Determine how many lines in the listing below contain the word "middle", then state that number by itself.
━━━━━ TASK INPUTS
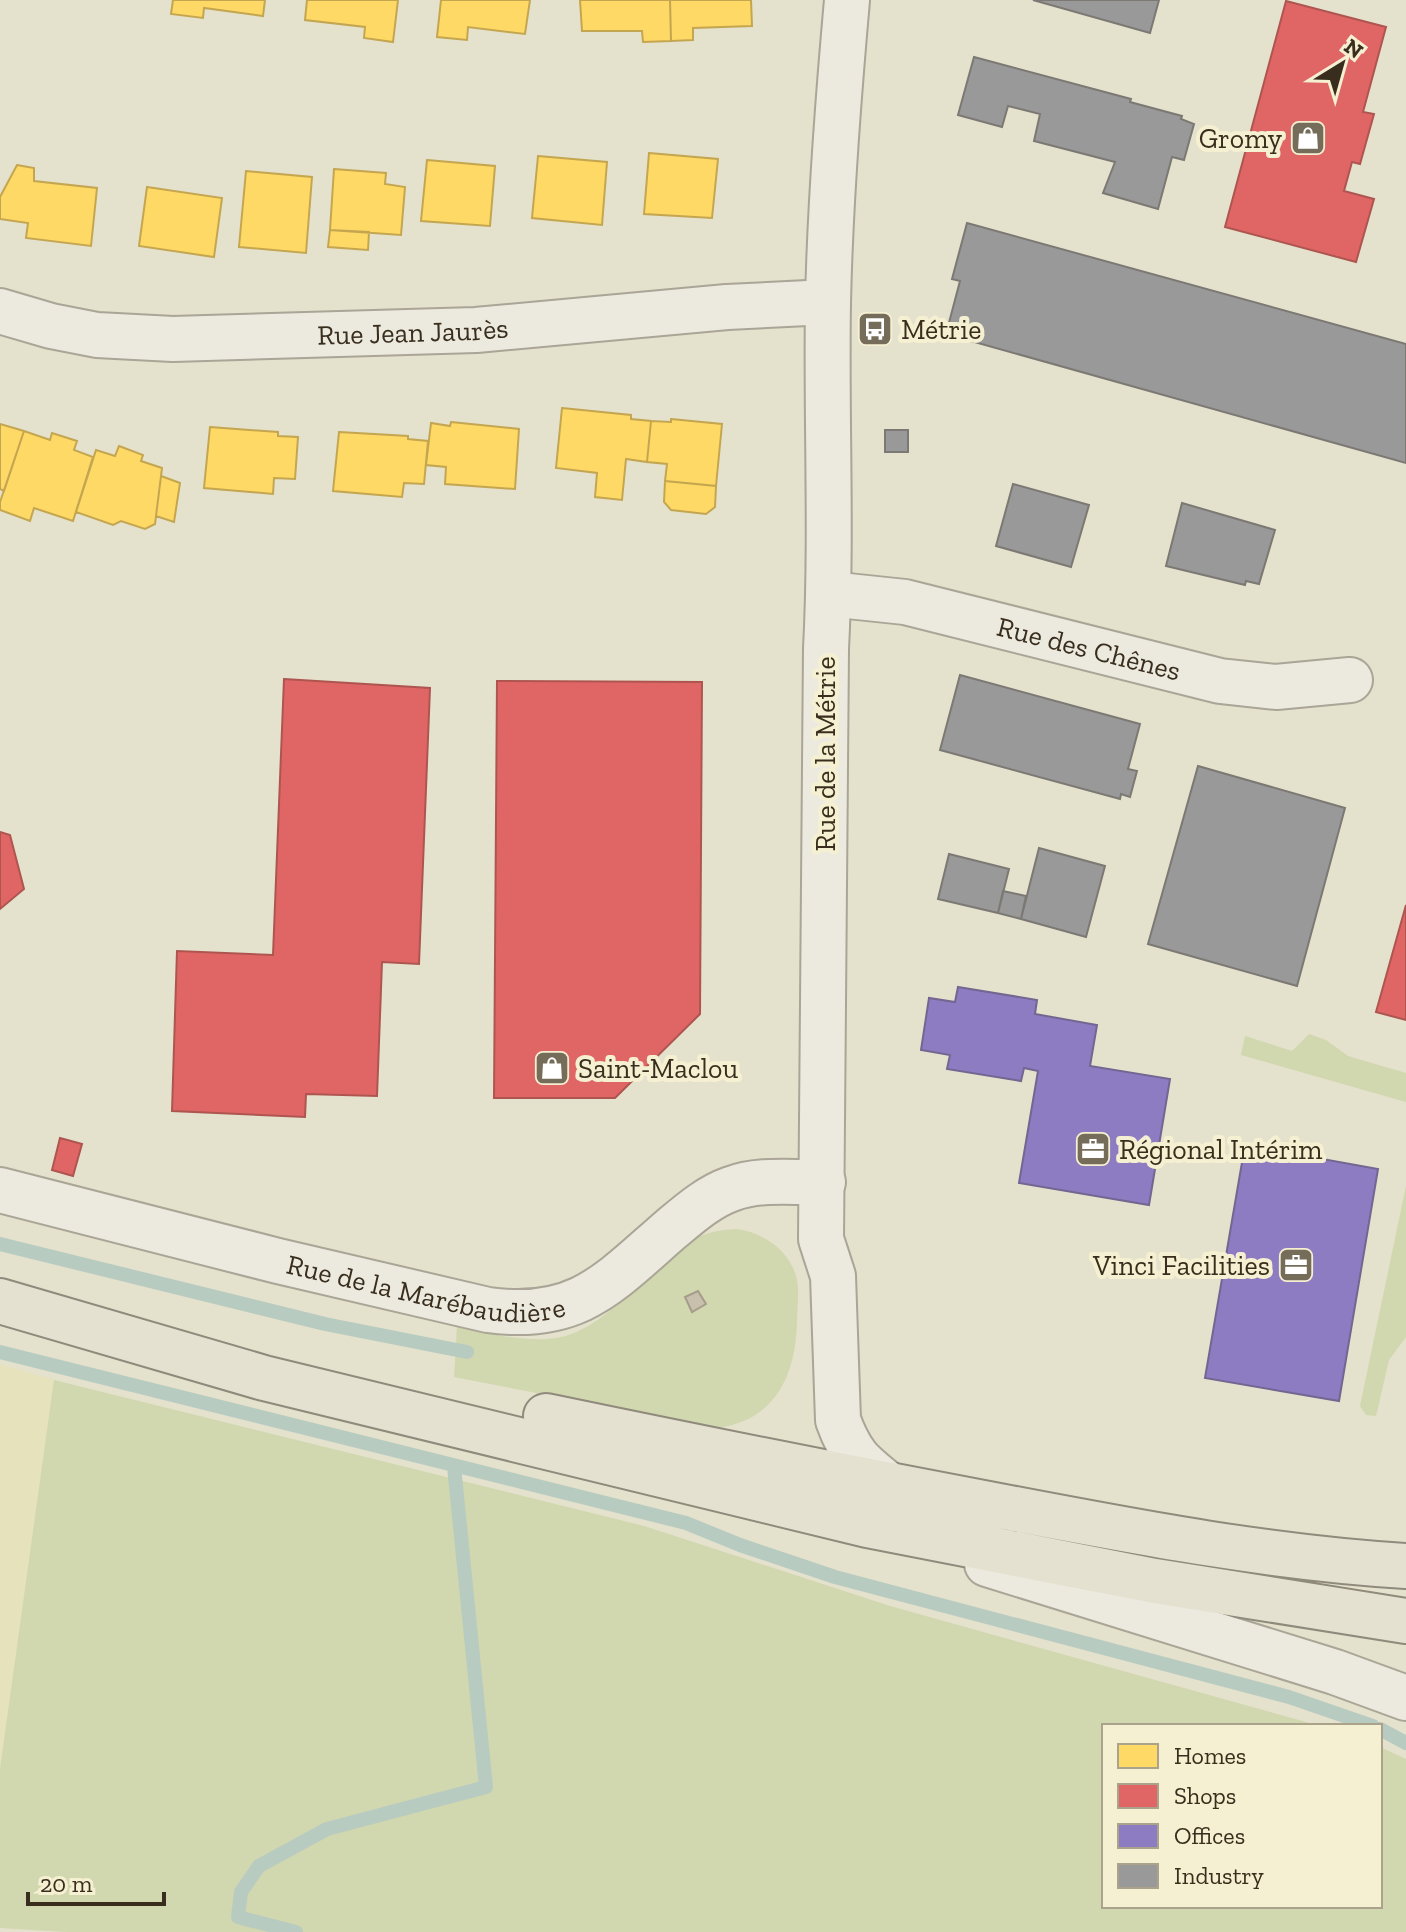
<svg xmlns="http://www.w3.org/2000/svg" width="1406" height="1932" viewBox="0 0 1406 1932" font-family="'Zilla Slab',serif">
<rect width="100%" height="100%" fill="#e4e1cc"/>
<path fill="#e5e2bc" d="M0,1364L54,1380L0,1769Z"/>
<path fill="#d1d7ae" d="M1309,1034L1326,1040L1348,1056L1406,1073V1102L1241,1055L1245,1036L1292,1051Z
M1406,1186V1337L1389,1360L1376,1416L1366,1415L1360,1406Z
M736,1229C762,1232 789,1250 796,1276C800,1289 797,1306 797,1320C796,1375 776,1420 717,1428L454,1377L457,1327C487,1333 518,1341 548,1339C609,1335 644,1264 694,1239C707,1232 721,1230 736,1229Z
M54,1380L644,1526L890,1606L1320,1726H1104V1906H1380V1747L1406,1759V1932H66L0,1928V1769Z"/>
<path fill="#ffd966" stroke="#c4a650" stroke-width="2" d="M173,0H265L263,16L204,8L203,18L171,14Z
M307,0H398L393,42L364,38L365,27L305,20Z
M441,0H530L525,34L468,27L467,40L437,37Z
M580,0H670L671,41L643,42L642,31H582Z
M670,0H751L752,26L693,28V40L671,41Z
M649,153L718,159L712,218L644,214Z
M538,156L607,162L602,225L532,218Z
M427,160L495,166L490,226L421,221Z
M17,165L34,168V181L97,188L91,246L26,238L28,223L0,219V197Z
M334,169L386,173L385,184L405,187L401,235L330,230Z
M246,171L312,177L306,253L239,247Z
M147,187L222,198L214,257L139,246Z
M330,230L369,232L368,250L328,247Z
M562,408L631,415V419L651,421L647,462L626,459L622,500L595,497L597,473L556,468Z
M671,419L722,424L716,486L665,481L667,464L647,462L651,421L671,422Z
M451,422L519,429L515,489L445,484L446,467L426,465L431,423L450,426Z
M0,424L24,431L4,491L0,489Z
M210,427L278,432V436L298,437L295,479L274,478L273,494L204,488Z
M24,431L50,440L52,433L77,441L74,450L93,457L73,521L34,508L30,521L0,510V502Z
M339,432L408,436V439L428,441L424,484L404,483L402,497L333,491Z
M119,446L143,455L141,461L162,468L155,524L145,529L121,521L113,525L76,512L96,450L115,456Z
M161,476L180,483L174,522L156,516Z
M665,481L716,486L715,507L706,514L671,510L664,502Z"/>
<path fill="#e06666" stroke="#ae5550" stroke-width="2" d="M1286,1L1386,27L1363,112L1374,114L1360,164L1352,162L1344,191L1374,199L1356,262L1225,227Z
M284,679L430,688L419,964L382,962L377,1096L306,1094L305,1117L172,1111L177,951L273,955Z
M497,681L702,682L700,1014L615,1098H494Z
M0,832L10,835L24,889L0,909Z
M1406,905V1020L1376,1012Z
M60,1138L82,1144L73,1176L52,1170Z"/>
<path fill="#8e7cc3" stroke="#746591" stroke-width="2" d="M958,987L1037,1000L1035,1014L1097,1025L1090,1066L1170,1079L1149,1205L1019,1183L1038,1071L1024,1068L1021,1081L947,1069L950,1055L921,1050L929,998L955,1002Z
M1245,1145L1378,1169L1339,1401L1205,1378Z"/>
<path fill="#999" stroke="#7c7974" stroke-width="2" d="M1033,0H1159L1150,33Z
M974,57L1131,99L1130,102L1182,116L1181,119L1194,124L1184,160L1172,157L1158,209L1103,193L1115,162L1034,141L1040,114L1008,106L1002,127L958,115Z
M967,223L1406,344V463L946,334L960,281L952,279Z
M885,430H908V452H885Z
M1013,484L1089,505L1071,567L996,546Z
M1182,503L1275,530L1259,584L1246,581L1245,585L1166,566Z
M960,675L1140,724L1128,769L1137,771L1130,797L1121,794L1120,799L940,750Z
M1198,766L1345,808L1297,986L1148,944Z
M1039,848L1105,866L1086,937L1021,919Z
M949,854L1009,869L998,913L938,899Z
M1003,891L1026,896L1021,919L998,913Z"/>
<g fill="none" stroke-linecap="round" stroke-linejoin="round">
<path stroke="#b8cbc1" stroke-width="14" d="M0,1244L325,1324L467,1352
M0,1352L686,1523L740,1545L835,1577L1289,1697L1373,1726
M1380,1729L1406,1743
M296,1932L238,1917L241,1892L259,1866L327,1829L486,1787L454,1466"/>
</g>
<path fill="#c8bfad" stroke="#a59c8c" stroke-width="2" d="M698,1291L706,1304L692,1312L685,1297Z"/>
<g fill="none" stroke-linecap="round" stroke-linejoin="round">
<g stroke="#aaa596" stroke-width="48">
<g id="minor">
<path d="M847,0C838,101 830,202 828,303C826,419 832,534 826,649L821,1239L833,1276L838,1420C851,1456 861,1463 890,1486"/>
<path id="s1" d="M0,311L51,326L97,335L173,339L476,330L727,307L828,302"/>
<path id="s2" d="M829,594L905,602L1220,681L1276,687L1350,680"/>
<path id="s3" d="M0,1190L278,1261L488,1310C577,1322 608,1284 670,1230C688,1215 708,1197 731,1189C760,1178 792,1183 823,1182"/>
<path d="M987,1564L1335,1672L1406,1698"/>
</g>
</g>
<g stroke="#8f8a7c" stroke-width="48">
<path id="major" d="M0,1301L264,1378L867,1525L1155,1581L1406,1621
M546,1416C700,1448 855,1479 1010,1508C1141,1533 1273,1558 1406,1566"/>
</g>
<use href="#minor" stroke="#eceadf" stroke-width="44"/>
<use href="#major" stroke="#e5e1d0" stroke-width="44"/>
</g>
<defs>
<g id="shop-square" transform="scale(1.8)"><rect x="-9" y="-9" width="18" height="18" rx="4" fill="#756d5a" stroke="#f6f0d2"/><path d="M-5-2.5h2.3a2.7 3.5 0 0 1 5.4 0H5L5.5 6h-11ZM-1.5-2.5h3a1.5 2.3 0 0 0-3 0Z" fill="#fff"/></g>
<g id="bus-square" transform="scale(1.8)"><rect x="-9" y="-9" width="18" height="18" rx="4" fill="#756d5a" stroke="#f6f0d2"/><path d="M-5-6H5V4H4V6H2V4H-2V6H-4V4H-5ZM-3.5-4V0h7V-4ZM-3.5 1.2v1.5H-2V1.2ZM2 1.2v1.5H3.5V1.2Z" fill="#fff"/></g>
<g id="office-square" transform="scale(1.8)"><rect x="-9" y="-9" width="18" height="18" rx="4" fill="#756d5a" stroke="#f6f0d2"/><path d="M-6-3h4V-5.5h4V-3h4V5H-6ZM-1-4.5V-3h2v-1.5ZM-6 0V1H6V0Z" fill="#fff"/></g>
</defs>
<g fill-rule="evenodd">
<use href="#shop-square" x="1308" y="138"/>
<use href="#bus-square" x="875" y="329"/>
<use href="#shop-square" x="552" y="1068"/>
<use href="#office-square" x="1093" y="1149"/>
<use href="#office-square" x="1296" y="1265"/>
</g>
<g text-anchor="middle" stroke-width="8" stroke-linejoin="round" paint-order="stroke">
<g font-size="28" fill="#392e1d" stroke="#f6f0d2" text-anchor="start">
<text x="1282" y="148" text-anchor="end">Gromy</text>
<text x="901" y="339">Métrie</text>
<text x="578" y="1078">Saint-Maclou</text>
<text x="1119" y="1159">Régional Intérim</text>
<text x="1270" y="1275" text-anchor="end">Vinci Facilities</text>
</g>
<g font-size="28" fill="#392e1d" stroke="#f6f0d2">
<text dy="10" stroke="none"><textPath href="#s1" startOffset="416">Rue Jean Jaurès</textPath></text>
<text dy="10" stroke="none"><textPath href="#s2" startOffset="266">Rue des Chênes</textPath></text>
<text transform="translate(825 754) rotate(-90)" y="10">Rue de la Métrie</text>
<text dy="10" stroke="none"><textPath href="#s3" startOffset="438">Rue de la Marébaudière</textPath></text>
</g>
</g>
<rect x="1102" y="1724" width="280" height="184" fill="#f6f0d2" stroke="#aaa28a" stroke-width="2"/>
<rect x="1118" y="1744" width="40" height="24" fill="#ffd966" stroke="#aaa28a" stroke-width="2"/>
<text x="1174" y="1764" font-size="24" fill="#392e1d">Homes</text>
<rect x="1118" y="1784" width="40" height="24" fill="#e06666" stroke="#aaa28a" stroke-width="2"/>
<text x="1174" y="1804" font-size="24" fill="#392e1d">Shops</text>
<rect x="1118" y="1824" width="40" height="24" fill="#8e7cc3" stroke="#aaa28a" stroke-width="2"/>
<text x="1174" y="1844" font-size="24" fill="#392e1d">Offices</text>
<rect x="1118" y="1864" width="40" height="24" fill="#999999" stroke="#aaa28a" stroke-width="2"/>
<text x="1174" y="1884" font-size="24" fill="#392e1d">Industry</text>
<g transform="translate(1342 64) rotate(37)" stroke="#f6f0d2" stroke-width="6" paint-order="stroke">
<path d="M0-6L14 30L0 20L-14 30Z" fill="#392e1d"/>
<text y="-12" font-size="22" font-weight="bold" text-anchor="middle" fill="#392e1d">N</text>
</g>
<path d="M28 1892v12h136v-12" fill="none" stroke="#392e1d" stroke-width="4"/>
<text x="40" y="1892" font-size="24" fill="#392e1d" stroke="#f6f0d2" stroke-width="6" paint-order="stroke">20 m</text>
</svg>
━━━━━━━━━━
FINISHED EXERCISE —
2